EXCERPTED PASSAGE:
Raymond James Chief Economist Eugenio Alemán believes a return to pre-pandemic inflation levels is possible once supply conditions normalize.
To read the full article, see the Investment Strategy Quarterly publication linked below.
The Fed and the market are going to have a tough time during the last quarter of the year with the economy showing no signs of slowing down. The strength of the employment recovery after the COVID-19 pandemic ended has continued unabated and has been the reason why we still contend that the U.S. economy did not experience a recession during the first half of 2022, even though GDP numbers showed two consecutive negative prints.
In fact, some economists are calling the current environment, or the path that the Fed should follow in the coming quarters, a growth recession. That is, an economy growing very slowly but shedding jobs along the way, so wage pressures start to recede and help push inflation back to the 2% for the personal consumption expenditures deflator the Fed has established as its inflation target.
However, there isn’t a unique path to this new scenario. Certainly, the preferred path for the Fed is one it has some relative control over. That is, to continue to increase interest rates until the economy falls into a recession. The second path, however, is to have patience and allow the current increase in rates, plus the ones baked into market expectations for the rest of the year, to do their job. However, for this strategy to be successful, it will need help from the labor force participation rate, or something like what we saw in the August jobs report.

EXTRACTED DATA:
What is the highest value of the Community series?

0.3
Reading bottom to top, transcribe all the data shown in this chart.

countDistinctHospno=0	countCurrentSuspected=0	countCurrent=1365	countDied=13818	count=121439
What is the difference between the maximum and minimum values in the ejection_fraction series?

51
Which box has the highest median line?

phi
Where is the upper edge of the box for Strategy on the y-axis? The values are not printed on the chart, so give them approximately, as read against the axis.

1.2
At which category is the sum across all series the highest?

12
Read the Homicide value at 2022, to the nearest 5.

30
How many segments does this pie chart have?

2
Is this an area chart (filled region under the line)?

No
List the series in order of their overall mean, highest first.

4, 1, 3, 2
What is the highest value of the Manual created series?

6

TASK DIRECTIONS: Reproduce the economic commentary between "The Fed and" and "its inflation target.", inclusive. Rely only on the economic commentary above.

ANSWER SPACE:
The Fed and the market are going to have a tough time during the last quarter of the year with the economy showing no signs of slowing down. The strength of the employment recovery after the COVID-19 pandemic ended has continued unabated and has been the reason why we still contend that the U.S. economy did not experience a recession during the first half of 2022, even though GDP numbers showed two consecutive negative prints.
In fact, some economists are calling the current environment, or the path that the Fed should follow in the coming quarters, a growth recession. That is, an economy growing very slowly but shedding jobs along the way, so wage pressures start to recede and help push inflation back to the 2% for the personal consumption expenditures deflator the Fed has established as its inflation target.